*The task*
Scan the records for the string "Ihre"; copy each line where it occurs.

*Data*
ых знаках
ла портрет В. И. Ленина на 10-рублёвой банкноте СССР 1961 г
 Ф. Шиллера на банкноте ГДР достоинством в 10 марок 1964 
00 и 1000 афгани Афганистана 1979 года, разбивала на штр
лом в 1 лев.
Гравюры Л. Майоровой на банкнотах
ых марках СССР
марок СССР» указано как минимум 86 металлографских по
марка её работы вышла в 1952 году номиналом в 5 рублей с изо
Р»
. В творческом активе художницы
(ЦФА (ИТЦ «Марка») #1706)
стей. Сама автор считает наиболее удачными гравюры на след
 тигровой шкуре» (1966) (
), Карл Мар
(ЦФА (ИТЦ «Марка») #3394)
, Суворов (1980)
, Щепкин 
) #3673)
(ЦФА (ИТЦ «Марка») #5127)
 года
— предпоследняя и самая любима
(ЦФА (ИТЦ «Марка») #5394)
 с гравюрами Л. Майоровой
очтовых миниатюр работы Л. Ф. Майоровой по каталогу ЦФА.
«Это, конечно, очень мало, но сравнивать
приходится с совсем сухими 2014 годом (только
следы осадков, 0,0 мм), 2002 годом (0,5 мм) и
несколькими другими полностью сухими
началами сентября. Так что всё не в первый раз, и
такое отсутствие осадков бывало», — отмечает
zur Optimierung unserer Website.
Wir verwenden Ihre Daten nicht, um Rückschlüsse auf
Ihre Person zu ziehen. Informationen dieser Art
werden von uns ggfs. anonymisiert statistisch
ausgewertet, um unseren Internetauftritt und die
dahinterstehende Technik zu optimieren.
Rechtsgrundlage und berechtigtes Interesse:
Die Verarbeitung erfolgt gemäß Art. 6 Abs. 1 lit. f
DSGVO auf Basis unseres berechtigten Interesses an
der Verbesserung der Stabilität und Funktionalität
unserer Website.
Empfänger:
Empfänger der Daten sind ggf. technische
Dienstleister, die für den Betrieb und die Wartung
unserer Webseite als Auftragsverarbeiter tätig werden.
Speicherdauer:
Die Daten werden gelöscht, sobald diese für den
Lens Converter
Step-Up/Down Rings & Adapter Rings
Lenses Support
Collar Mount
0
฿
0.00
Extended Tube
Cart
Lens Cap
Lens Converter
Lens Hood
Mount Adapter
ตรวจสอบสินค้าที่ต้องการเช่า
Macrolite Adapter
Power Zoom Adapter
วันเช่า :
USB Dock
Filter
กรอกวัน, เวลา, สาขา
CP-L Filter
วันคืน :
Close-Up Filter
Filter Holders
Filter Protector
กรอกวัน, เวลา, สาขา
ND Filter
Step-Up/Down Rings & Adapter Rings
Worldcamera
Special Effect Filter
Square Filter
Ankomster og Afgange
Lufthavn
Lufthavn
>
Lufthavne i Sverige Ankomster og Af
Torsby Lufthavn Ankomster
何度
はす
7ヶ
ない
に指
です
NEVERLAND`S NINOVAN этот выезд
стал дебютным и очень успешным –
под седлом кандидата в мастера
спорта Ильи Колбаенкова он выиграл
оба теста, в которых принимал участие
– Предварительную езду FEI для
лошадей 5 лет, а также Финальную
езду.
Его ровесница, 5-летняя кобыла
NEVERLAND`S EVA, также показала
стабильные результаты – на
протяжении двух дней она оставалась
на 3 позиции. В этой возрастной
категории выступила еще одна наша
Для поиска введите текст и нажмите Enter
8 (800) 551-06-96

---

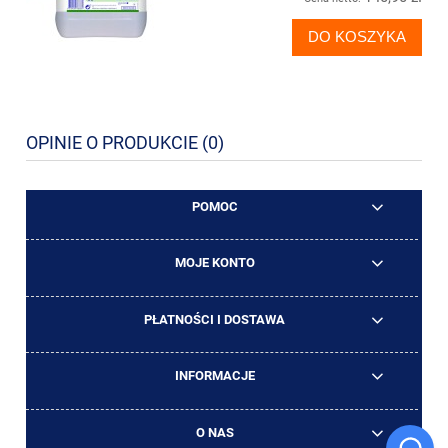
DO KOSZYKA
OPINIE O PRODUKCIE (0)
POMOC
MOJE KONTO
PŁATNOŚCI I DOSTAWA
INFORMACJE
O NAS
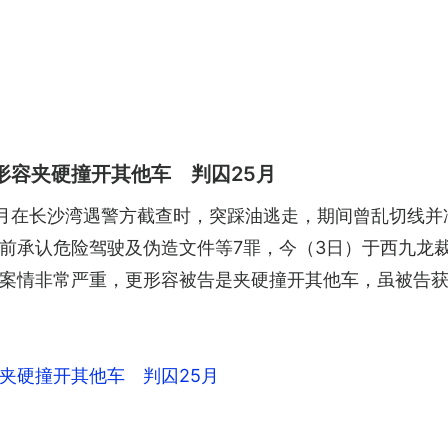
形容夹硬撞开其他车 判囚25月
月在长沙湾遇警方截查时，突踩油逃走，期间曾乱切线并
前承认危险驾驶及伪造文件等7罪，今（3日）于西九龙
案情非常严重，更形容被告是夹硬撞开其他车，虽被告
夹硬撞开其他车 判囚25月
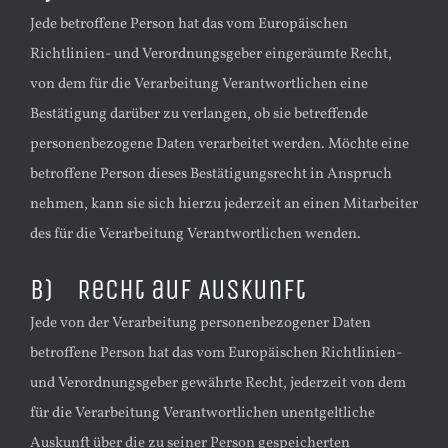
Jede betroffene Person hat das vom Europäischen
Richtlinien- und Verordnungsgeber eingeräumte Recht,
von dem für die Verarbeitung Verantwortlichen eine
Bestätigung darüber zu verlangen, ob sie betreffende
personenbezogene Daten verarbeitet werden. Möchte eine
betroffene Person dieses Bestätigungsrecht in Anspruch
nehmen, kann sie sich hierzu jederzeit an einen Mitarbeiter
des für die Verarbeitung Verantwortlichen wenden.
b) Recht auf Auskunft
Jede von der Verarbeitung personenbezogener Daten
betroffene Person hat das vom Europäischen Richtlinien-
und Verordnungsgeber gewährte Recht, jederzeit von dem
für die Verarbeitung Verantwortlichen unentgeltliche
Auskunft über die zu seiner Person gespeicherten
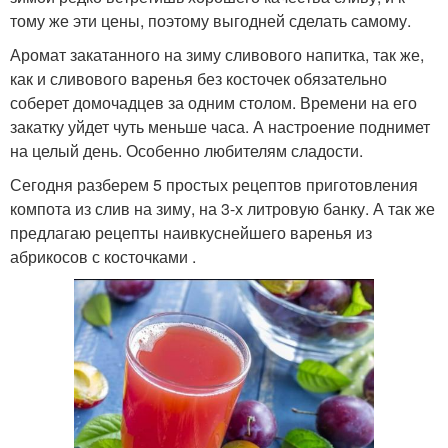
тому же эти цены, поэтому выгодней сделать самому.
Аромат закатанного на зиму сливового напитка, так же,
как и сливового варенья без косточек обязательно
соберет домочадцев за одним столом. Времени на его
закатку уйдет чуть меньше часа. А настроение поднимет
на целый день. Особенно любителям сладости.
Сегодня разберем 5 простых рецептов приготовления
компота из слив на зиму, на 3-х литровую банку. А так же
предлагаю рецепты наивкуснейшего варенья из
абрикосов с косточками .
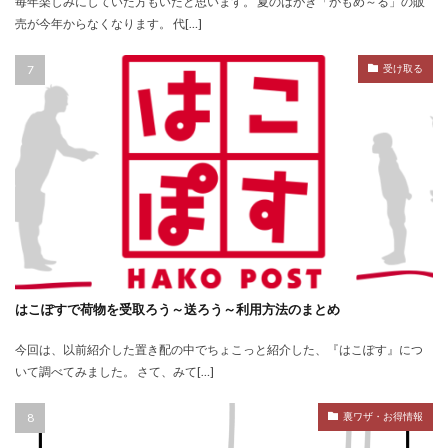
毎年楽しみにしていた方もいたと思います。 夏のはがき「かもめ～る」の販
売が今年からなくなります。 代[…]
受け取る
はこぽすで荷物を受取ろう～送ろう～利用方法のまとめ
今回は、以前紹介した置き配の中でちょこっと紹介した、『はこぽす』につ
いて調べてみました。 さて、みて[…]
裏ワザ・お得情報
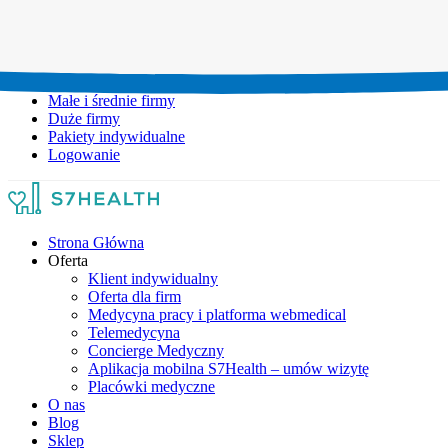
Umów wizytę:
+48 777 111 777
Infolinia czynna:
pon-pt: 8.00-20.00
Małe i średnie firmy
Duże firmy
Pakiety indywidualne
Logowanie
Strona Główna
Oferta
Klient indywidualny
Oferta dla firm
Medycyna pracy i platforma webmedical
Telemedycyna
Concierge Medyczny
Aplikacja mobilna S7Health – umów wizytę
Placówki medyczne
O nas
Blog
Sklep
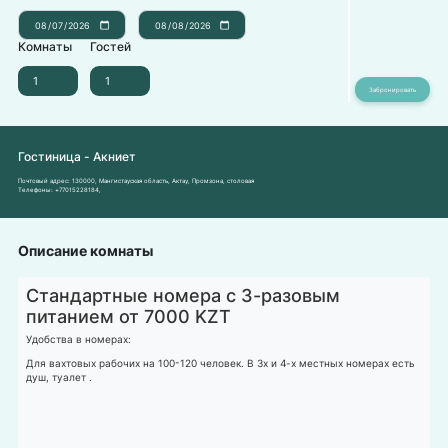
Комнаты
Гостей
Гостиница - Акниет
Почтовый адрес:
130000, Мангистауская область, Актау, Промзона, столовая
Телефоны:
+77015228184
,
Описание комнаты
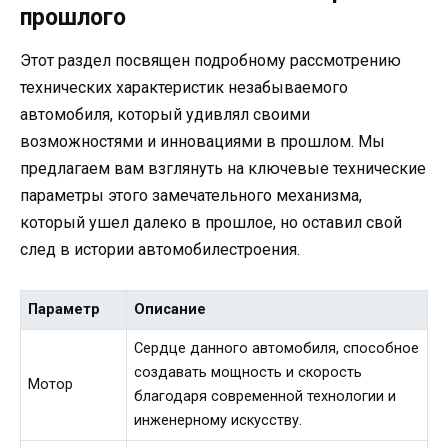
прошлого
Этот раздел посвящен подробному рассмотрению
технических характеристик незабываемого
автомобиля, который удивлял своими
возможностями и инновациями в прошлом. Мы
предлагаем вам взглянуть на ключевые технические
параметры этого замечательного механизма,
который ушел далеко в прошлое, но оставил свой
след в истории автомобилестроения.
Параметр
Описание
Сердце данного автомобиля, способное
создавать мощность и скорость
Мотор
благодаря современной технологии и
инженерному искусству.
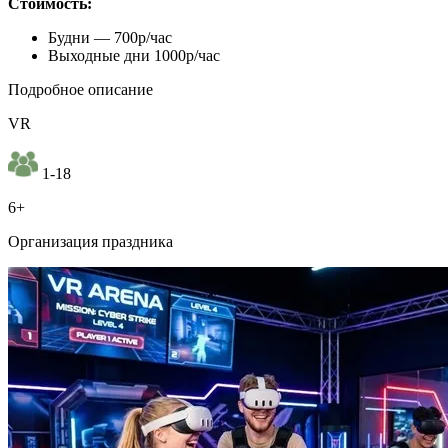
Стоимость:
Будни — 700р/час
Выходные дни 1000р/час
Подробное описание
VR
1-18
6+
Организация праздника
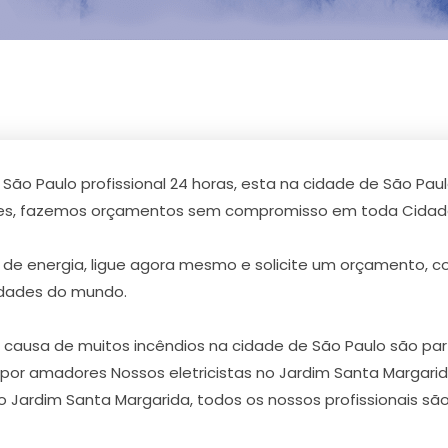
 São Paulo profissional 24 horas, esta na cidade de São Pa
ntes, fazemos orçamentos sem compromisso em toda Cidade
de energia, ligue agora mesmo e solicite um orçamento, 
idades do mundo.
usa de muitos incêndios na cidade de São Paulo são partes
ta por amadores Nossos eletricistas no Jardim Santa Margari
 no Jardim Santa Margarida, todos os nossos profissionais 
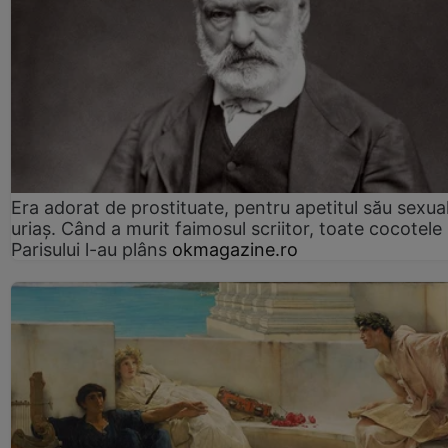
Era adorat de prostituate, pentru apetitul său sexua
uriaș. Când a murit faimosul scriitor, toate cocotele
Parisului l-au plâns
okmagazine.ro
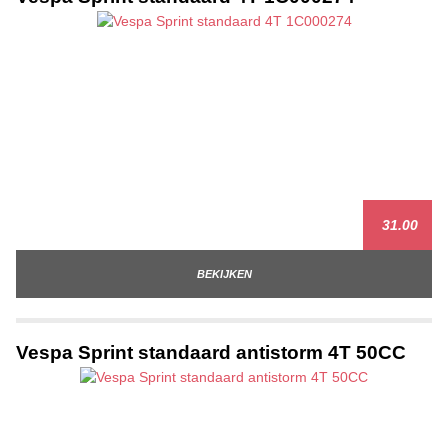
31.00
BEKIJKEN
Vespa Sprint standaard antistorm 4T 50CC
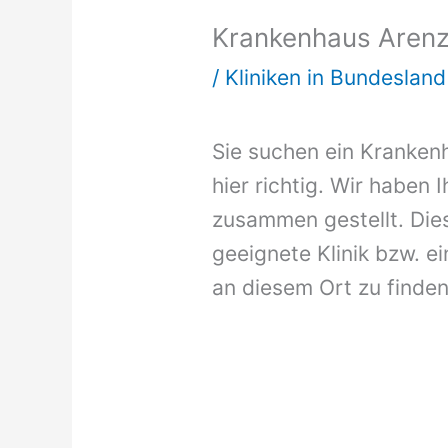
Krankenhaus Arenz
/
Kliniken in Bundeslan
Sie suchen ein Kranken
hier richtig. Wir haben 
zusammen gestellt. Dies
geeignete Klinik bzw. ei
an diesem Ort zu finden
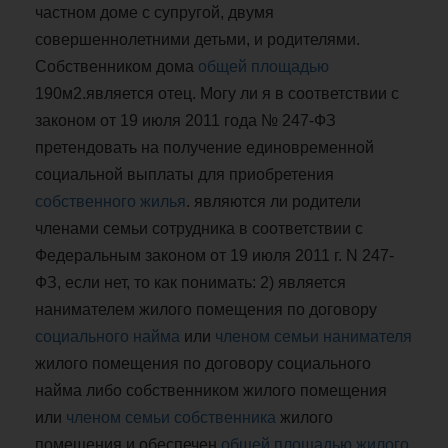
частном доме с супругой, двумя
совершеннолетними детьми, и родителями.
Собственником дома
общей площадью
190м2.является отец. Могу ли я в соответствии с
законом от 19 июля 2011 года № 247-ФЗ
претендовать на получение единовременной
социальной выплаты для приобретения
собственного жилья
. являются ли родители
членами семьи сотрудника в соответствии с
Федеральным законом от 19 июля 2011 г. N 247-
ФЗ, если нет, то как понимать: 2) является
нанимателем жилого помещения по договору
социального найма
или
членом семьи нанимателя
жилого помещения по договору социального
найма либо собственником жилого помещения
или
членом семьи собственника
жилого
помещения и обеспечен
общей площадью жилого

*Response*
Wir verwenden Ihre Daten nicht, um Rückschlüsse auf
Ihre Person zu ziehen. Informationen dieser Art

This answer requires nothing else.